%%

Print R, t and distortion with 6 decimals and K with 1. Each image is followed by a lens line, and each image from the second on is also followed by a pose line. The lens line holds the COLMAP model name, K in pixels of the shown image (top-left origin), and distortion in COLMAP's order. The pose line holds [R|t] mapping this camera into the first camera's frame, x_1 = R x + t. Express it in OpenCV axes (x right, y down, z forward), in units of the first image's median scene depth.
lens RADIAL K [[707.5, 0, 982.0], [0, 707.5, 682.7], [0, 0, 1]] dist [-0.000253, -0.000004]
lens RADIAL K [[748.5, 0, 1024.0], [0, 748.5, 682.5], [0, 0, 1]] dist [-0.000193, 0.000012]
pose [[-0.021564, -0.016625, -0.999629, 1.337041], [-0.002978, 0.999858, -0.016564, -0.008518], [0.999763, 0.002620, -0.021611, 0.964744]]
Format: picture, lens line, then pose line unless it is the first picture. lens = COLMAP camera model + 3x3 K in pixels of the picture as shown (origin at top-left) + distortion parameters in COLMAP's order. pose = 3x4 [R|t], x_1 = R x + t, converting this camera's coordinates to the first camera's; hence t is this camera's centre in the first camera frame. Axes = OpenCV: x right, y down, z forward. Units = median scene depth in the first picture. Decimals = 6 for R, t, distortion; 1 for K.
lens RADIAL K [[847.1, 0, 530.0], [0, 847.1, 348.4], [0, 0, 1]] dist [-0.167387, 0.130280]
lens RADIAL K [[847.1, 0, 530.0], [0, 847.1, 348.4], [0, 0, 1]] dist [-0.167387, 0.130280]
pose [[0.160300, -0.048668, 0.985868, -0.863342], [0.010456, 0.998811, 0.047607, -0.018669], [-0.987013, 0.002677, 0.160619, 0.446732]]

%%

Taking the listing above, write all of it out exactly.

> **Solved problem**
Print R, t and distortion with 6 decimals and K with 1. Each image is followed by a lens line, and each image from the second on is also followed by a pose line. The lens line holds the COLMAP model name, K in pixels of the shown image (top-left origin), and distortion in COLMAP's order. The pose line holds [R|t] mapping this camera into the first camera's frame, x_1 = R x + t. Express it in OpenCV axes (x right, y down, z forward), in units of the first image's median scene depth.
lens RADIAL K [[707.5, 0, 982.0], [0, 707.5, 682.7], [0, 0, 1]] dist [-0.000253, -0.000004]
lens RADIAL K [[748.5, 0, 1024.0], [0, 748.5, 682.5], [0, 0, 1]] dist [-0.000193, 0.000012]
pose [[-0.021564, -0.016625, -0.999629, 1.337041], [-0.002978, 0.999858, -0.016564, -0.008518], [0.999763, 0.002620, -0.021611, 0.964744]]
Format: picture, lens line, then pose line unless it is the first picture. lens = COLMAP camera model + 3x3 K in pixels of the picture as shown (origin at top-left) + distortion parameters in COLMAP's order. pose = 3x4 [R|t], x_1 = R x + t, converting this camera's coordinates to the first camera's; hence t is this camera's centre in the first camera frame. Axes = OpenCV: x right, y down, z forward. Units = median scene depth in the first picture. Decimals = 6 for R, t, distortion; 1 for K.
lens RADIAL K [[847.1, 0, 530.0], [0, 847.1, 348.4], [0, 0, 1]] dist [-0.167387, 0.130280]
lens RADIAL K [[847.1, 0, 530.0], [0, 847.1, 348.4], [0, 0, 1]] dist [-0.167387, 0.130280]
pose [[0.160300, -0.048668, 0.985868, -0.863342], [0.010456, 0.998811, 0.047607, -0.018669], [-0.987013, 0.002677, 0.160619, 0.446732]]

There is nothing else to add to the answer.